My mouth goes dry from holding it open. A yawn stretches her face.
"Come with me," I say as I stand up and walk into my bedroom. "You can sleep here. I've some work to do and then I'll just sleep on the couch."
Without waiting for her response, I leave and sit down at my desk. Her gaze lingers on me before she crawls into bed without closing the door. A warm feeling floods my chest; maybe that means she trusts me now. The computer screen presses on my eyes before I turn down the brightness. The last thing I remember is resting my forehead on my arm to relieve the headache. It didn't feel like I was asleep, but I must've slept for a few hours because as Sofia shakes me by the shoulder, morning light filters through the windows.
"Aiden, wake up! I have to feed the chickens!"
"What?" I mutter with a bitter taste in my mouth.
"They get cranky if they don't eat at exactly 6am!"
"Oh yes, the chickens," I say, as if this is a normal, daily occurrence.

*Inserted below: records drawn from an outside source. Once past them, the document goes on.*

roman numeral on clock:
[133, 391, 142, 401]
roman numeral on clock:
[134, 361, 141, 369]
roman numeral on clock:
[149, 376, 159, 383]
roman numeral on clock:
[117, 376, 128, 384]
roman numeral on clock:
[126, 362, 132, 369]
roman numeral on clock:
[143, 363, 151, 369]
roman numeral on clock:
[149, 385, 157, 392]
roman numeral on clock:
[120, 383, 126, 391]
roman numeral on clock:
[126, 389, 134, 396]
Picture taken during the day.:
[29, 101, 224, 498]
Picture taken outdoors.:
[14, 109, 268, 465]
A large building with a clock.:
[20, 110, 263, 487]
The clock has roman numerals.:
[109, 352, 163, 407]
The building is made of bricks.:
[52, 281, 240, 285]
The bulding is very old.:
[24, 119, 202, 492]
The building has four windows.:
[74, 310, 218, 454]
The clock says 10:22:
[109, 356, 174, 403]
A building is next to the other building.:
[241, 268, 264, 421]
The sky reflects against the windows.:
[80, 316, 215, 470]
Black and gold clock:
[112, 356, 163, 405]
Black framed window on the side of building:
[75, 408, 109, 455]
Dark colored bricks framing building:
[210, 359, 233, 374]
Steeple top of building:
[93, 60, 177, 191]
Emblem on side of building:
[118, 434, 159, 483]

I stand up stiff as a tin man and search for my jacket. I also hand Sofia a pair of pants and some socks. She's swimming in them, with only her cute little head sticking out.
The streets are damp, people with sleepy faces trudge to work. I usually go to bed at this time. Sofia starts bouncing up and down to a pop song playing on the radio. I turn the volume up, which makes her even happier. As soon as we enter the dirt road through the woods, I turn off the radio and ask her: "Where do you want me to drop you off?"
"Right here is just fine."
"I can walk you to your house if you want."
"That will not be necessary. You have been so kind to me." Her eyes are bright blue and shine in the morning sun.
"I thought your eyes were a different color." I giggle.
"Oh, they change color depending on the weather." She grins, showing all her teeth.
I wince as she leans over the gear stick to give me a hug.
"I'll never forget you, Aiden." Her voice rings dull in my chest.
I'm not sure what happened, but I wake up with my head lying back on the headrest. I can tell by the sun that it must be about noon. I hurriedly get out of the car and call out: "Sofia!"
Nothing. Just the wind blowing over the leaves. Have I imagined everything? The bloodstain is still on the back seats. As I turn on the ignition, the radio plays the same pop song Sofia was jamming to. At least I hope she got home safe.